[Given entries Boundary: Start]

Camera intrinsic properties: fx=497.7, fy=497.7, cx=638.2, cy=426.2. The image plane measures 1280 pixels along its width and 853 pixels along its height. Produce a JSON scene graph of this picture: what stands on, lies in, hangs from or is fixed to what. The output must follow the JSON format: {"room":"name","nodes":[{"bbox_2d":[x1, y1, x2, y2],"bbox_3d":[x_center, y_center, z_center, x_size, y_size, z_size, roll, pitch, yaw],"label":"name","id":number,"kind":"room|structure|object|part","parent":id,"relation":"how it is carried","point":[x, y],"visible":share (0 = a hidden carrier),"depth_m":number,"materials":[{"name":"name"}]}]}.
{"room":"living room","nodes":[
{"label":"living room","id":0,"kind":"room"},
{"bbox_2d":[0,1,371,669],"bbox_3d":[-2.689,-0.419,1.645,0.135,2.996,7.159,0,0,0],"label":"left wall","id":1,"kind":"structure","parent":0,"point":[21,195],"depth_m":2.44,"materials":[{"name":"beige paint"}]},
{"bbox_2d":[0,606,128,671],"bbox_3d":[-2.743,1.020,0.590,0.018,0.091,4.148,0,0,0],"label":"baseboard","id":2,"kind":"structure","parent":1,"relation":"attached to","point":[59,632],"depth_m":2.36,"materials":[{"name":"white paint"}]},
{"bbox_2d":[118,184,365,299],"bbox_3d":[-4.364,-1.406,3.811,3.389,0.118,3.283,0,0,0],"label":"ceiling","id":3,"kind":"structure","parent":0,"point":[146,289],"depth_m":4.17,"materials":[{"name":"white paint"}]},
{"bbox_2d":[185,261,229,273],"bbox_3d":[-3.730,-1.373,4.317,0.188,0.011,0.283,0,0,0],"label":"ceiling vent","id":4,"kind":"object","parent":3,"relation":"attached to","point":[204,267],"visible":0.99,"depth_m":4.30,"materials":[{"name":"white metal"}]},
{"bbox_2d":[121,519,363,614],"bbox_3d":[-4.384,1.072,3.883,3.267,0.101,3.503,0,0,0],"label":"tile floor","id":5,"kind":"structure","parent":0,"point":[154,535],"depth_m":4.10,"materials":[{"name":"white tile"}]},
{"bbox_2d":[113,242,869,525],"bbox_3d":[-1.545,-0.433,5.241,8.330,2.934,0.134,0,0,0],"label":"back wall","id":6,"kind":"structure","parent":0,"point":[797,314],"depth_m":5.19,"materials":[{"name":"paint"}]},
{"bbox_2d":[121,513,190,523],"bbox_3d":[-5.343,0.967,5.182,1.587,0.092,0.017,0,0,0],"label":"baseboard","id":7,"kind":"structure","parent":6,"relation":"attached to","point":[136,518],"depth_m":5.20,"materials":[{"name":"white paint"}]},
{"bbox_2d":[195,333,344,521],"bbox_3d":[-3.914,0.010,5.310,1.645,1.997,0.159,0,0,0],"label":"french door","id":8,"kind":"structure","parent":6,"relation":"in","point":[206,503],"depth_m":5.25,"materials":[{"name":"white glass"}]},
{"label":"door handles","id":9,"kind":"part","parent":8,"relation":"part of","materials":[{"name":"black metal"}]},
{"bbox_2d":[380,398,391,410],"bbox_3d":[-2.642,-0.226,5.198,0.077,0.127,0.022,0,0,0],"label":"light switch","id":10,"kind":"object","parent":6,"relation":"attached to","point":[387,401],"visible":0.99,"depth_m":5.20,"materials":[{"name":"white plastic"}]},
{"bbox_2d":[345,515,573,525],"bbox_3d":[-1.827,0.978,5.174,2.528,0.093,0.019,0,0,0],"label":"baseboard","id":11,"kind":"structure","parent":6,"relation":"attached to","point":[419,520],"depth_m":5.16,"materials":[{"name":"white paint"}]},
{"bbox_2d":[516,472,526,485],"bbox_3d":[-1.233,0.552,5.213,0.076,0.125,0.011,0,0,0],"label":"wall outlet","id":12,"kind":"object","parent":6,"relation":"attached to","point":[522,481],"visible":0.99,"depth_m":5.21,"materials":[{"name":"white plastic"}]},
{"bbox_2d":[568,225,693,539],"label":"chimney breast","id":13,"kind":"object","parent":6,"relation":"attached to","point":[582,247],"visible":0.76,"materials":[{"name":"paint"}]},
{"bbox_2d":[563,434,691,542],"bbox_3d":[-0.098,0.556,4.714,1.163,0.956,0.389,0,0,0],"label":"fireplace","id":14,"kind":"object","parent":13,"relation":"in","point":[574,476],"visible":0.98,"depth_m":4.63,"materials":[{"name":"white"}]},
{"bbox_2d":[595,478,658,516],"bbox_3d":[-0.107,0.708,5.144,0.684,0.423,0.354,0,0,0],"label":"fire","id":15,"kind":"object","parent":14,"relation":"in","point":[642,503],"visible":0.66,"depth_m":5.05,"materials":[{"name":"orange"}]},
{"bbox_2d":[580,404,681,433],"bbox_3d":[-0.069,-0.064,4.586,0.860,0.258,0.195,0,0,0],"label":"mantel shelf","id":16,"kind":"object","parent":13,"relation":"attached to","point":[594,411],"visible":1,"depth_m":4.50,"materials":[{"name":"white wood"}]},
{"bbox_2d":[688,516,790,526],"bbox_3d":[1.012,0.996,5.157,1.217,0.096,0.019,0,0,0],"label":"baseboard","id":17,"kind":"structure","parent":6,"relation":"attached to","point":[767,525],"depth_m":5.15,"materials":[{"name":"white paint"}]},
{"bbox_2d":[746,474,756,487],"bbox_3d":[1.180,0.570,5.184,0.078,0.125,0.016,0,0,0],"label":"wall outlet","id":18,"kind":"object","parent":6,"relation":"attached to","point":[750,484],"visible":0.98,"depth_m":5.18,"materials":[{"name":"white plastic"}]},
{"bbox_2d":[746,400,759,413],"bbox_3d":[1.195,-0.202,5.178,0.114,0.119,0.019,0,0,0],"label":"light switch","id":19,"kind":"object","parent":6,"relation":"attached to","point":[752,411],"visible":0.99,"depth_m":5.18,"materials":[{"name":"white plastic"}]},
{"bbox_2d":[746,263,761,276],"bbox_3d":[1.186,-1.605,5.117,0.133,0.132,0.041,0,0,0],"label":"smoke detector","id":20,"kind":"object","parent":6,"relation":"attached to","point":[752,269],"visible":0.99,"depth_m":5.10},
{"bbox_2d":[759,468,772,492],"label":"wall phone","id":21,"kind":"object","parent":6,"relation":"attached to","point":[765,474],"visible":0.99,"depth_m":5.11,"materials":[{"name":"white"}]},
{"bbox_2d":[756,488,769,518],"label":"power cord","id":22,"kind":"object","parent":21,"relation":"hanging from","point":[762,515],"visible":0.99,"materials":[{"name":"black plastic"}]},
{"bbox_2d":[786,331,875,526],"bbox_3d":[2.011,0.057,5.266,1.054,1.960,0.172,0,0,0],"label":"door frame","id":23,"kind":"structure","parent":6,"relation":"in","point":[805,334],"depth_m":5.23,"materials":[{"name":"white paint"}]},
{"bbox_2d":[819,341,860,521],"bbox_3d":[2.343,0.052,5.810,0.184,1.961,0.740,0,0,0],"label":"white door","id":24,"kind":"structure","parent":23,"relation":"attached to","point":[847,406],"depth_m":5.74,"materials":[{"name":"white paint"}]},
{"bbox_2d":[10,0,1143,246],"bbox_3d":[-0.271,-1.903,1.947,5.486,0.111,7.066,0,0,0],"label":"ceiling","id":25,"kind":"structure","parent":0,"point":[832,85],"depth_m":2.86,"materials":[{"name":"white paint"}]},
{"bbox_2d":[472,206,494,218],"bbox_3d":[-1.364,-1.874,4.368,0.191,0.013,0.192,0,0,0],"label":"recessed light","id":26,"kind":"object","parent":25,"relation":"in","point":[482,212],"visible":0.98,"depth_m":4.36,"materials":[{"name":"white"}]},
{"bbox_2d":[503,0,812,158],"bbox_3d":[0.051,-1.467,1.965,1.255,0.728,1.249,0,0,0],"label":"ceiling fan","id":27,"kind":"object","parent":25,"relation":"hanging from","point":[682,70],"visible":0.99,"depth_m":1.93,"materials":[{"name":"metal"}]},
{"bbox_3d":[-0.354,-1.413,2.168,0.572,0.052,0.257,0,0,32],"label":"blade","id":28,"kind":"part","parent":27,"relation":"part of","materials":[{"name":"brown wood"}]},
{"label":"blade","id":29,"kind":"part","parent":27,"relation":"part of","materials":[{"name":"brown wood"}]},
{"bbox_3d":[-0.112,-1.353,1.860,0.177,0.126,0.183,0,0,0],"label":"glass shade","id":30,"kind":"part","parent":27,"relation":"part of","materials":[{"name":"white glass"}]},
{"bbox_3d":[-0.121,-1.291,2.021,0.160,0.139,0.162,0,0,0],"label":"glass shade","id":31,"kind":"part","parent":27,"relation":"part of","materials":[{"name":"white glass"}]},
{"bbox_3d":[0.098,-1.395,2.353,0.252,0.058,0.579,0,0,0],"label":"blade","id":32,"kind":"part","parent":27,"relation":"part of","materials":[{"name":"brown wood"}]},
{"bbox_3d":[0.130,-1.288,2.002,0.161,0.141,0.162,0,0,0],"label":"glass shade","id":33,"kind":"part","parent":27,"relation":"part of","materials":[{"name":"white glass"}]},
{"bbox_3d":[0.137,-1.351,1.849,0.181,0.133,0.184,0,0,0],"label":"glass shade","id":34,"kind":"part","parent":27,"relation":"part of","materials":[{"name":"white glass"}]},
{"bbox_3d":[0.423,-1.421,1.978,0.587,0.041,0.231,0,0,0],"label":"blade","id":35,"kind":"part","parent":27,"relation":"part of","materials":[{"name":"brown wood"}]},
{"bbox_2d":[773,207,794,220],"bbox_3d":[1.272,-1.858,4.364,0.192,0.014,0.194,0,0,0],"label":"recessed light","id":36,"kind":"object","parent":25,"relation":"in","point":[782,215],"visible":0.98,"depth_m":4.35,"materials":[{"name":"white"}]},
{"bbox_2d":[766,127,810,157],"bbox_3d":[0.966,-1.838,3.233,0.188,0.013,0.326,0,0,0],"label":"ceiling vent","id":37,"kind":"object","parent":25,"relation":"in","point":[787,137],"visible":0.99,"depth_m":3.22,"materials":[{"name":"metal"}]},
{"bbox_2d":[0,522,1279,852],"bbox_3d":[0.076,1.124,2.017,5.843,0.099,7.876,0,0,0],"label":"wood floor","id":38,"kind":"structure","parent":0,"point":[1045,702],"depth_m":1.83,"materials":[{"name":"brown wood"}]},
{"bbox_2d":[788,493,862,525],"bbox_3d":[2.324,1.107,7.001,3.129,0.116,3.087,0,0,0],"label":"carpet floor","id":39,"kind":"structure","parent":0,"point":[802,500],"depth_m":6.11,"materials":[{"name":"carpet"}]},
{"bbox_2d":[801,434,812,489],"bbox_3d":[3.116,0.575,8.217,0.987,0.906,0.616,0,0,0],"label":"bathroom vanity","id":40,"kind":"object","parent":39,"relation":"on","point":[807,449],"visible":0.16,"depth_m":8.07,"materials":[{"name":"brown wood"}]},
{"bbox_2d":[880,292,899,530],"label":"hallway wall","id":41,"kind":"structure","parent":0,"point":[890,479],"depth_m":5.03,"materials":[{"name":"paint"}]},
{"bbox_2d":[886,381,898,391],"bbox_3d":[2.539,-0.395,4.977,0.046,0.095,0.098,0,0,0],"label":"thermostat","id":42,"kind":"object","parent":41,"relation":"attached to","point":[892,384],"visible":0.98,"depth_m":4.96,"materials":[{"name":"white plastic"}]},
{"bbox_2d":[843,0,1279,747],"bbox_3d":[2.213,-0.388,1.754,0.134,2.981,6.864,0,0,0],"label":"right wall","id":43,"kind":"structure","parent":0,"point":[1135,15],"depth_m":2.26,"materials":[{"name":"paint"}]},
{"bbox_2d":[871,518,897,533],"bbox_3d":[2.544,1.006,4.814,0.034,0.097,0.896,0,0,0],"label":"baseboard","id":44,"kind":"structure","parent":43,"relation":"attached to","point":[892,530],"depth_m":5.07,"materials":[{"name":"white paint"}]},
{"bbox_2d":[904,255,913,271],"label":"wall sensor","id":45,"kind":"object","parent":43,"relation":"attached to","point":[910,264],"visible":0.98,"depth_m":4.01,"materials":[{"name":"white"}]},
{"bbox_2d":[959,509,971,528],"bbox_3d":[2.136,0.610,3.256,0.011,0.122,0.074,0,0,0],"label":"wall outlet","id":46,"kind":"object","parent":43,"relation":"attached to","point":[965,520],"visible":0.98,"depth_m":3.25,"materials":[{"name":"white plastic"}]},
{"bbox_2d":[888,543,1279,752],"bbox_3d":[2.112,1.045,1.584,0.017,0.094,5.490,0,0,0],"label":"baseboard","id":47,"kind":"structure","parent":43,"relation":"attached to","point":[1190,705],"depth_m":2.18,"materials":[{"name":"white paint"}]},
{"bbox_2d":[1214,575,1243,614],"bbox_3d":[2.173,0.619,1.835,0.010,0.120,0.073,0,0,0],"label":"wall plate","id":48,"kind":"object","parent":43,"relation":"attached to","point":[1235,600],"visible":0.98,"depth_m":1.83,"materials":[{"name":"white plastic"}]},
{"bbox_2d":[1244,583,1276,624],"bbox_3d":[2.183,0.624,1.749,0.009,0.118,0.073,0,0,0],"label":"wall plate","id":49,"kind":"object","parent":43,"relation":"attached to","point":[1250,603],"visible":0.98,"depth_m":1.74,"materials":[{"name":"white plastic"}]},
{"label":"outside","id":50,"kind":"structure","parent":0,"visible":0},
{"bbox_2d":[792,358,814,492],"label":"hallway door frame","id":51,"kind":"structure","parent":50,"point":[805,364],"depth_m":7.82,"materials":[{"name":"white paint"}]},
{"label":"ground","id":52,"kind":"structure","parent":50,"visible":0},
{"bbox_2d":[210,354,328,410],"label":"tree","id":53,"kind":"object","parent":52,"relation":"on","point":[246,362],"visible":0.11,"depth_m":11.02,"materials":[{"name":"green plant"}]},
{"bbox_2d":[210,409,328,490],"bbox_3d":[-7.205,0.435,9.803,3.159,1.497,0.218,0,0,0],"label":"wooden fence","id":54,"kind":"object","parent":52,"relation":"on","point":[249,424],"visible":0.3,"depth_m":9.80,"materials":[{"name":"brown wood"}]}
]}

[Given entries Boundary: End]

Exercise objective: Give the number of lines in the records that contain the string "light", and write nothing besides that number.

Response for this exercise: 4